(Dataset entries)
········

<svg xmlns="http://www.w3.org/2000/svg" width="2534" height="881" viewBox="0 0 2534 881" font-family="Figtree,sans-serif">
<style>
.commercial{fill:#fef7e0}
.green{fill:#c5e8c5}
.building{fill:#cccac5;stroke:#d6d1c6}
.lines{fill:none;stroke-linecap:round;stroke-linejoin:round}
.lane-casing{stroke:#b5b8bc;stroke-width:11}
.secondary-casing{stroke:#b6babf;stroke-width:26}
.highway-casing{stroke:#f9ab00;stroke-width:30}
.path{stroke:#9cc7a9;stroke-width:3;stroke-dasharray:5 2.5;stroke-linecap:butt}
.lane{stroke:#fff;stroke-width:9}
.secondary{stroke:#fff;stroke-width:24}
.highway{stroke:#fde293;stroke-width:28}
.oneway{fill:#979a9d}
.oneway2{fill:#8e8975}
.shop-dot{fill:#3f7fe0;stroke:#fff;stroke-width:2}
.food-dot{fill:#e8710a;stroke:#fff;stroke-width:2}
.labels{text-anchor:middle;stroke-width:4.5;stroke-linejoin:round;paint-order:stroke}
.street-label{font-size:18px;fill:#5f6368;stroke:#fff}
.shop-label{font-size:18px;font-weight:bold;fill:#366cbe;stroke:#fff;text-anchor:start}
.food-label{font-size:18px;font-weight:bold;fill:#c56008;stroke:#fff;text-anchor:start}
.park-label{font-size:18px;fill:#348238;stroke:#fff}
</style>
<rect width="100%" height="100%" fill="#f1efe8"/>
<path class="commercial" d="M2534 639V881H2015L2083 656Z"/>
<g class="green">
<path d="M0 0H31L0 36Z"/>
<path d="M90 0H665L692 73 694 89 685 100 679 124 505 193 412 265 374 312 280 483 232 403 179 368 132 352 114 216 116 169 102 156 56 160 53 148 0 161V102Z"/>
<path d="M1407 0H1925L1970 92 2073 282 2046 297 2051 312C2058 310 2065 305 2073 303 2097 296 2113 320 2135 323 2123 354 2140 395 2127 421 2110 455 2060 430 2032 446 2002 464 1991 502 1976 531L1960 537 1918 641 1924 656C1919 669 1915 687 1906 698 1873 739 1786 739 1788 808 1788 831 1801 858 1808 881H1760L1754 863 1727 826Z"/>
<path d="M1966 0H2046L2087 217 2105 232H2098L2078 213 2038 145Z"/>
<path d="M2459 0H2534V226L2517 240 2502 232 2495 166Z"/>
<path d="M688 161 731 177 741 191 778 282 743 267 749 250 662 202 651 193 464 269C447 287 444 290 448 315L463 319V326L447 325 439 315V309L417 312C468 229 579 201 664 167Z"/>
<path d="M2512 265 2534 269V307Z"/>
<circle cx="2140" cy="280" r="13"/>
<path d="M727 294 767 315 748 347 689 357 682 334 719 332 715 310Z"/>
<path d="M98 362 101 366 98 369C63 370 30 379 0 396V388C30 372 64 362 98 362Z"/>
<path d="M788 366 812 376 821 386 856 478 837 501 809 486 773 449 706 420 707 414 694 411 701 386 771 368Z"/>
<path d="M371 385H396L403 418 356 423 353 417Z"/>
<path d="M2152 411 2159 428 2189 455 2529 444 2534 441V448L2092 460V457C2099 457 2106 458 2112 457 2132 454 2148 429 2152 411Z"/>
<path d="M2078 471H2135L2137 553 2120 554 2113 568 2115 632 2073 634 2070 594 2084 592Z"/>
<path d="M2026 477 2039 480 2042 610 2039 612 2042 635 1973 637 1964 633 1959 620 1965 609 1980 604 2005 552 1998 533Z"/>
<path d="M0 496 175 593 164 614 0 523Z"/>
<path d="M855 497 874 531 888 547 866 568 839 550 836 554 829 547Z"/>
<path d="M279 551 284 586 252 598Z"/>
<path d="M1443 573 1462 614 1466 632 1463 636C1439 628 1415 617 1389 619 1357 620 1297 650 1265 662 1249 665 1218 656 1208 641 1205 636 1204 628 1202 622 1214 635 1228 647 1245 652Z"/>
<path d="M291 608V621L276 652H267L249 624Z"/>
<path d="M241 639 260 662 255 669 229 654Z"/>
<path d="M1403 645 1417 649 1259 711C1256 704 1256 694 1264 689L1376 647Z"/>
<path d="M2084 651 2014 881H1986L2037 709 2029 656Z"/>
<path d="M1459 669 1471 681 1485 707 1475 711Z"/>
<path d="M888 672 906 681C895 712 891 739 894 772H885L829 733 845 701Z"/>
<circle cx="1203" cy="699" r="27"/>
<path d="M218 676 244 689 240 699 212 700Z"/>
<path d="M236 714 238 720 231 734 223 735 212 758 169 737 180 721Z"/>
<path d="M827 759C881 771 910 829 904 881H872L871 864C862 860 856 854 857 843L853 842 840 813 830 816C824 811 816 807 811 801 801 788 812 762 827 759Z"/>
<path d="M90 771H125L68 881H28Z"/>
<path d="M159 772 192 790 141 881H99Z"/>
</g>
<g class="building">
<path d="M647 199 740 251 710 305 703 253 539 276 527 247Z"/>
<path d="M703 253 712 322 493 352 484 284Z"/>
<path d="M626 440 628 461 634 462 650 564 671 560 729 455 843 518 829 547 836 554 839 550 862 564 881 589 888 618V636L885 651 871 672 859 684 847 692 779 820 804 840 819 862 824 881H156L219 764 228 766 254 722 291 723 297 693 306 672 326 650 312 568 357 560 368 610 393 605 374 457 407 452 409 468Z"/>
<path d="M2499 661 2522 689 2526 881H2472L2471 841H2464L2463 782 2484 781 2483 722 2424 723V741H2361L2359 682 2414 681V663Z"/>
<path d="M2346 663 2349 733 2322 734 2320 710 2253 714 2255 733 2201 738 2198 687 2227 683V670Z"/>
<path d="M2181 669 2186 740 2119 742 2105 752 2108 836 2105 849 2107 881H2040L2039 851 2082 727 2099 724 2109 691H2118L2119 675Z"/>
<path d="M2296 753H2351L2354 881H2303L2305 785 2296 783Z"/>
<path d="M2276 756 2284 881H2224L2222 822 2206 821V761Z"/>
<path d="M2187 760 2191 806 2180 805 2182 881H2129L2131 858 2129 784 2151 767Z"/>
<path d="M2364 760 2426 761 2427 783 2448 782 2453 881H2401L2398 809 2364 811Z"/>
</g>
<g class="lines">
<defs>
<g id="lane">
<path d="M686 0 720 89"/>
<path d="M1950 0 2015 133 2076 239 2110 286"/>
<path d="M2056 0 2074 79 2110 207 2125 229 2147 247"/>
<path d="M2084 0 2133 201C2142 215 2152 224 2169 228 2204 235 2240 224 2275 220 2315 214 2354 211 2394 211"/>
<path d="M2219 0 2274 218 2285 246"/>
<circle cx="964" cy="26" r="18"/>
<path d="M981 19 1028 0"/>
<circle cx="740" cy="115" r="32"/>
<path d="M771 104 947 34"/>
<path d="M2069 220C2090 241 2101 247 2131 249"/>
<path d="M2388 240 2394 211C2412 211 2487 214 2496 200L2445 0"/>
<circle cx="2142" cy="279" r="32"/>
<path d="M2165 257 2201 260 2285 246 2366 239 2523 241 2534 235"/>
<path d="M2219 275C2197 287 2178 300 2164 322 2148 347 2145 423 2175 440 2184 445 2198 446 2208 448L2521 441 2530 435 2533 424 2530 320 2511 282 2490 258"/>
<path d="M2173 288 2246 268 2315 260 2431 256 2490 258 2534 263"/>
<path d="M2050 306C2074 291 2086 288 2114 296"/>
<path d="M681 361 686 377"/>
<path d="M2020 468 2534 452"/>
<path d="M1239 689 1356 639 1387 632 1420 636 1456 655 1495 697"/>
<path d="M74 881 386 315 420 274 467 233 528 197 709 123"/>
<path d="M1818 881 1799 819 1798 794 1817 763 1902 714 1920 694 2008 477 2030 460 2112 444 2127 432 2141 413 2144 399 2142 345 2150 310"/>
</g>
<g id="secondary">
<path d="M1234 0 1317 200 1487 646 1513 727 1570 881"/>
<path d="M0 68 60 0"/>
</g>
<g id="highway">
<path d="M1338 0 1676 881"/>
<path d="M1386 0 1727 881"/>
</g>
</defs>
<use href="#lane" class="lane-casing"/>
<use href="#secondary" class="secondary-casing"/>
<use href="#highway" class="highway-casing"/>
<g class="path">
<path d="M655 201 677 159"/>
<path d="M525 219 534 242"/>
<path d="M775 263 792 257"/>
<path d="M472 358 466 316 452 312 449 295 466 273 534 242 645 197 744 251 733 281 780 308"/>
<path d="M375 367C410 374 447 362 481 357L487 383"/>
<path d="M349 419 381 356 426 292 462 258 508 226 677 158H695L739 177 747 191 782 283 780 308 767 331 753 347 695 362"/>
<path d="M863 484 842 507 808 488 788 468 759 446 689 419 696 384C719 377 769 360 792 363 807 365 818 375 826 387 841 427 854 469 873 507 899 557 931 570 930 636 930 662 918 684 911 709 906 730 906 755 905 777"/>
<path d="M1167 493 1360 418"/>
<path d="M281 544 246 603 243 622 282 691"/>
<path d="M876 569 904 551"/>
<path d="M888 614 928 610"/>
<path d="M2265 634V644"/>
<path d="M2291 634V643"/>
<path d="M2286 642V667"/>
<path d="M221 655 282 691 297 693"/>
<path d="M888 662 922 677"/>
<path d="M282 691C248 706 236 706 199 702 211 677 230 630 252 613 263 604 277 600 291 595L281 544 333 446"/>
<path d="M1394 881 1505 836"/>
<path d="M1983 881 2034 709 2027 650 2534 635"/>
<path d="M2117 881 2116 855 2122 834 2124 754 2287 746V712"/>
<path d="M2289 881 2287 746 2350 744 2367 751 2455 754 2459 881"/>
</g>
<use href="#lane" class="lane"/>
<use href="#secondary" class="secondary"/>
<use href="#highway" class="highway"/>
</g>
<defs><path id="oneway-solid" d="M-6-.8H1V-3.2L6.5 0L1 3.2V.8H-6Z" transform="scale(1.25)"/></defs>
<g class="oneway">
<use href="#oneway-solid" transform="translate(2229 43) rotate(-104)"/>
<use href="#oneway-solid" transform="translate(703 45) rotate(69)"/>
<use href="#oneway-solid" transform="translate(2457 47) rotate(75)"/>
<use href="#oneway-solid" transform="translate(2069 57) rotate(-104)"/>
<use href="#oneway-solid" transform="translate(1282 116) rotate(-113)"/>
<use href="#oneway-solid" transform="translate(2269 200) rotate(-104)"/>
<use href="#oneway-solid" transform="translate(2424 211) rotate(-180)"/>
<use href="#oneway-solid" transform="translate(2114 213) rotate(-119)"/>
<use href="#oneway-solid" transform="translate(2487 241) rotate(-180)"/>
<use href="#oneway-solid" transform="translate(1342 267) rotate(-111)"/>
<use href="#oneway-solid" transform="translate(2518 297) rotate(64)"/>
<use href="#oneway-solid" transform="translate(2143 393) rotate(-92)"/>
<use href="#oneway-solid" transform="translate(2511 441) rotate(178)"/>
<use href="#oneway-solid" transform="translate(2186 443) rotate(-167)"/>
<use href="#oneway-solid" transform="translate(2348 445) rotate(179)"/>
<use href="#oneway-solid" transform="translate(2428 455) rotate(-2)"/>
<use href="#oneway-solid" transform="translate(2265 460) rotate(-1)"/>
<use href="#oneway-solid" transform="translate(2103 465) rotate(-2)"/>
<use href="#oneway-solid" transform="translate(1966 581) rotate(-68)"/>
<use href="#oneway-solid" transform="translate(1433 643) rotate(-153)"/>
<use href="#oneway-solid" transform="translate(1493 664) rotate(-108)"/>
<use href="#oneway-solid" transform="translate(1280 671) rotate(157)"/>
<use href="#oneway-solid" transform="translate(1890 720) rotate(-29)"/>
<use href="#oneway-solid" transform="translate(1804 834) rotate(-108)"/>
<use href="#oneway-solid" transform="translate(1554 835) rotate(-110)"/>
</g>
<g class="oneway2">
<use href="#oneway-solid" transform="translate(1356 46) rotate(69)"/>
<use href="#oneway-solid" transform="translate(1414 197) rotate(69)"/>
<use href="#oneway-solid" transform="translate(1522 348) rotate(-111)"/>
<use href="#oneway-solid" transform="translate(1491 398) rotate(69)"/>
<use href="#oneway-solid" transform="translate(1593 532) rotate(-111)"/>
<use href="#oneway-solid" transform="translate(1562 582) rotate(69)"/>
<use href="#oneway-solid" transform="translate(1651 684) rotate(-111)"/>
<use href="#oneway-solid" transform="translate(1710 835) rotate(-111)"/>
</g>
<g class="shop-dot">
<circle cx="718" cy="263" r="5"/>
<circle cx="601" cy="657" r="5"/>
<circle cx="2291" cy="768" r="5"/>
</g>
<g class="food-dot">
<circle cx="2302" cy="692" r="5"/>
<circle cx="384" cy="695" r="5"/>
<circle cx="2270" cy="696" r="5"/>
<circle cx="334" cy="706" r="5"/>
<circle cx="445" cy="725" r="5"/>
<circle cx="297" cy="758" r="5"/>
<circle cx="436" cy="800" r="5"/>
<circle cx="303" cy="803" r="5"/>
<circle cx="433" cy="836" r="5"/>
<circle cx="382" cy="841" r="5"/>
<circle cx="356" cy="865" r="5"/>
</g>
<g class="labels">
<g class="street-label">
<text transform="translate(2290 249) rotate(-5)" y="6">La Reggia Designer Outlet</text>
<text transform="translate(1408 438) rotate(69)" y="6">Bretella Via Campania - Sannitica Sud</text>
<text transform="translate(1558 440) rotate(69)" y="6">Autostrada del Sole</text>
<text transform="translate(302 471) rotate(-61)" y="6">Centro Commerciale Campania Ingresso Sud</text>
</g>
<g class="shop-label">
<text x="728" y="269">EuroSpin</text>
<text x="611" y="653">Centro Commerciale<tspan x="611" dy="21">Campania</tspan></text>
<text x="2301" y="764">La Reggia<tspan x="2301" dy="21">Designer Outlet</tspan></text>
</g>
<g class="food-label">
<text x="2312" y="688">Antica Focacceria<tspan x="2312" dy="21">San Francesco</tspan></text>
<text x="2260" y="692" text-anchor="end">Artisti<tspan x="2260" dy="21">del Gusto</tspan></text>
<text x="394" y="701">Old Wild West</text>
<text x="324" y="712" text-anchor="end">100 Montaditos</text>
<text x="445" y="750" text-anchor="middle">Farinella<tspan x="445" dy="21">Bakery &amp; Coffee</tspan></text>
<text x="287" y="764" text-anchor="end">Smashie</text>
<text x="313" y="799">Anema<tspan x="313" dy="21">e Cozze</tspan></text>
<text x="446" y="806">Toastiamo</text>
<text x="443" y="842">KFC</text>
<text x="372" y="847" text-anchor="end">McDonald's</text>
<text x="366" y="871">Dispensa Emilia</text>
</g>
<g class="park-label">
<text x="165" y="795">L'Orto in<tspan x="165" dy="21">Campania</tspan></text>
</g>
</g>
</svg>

········

▶ [What to produce]
Copy the lines above that hold the word "secondary".

▶ [Exercise answer]
.secondary-casing{stroke:#b6babf;stroke-width:26}
.secondary{stroke:#fff;stroke-width:24}
<g id="secondary">
<use href="#secondary" class="secondary-casing"/>
<use href="#secondary" class="secondary"/>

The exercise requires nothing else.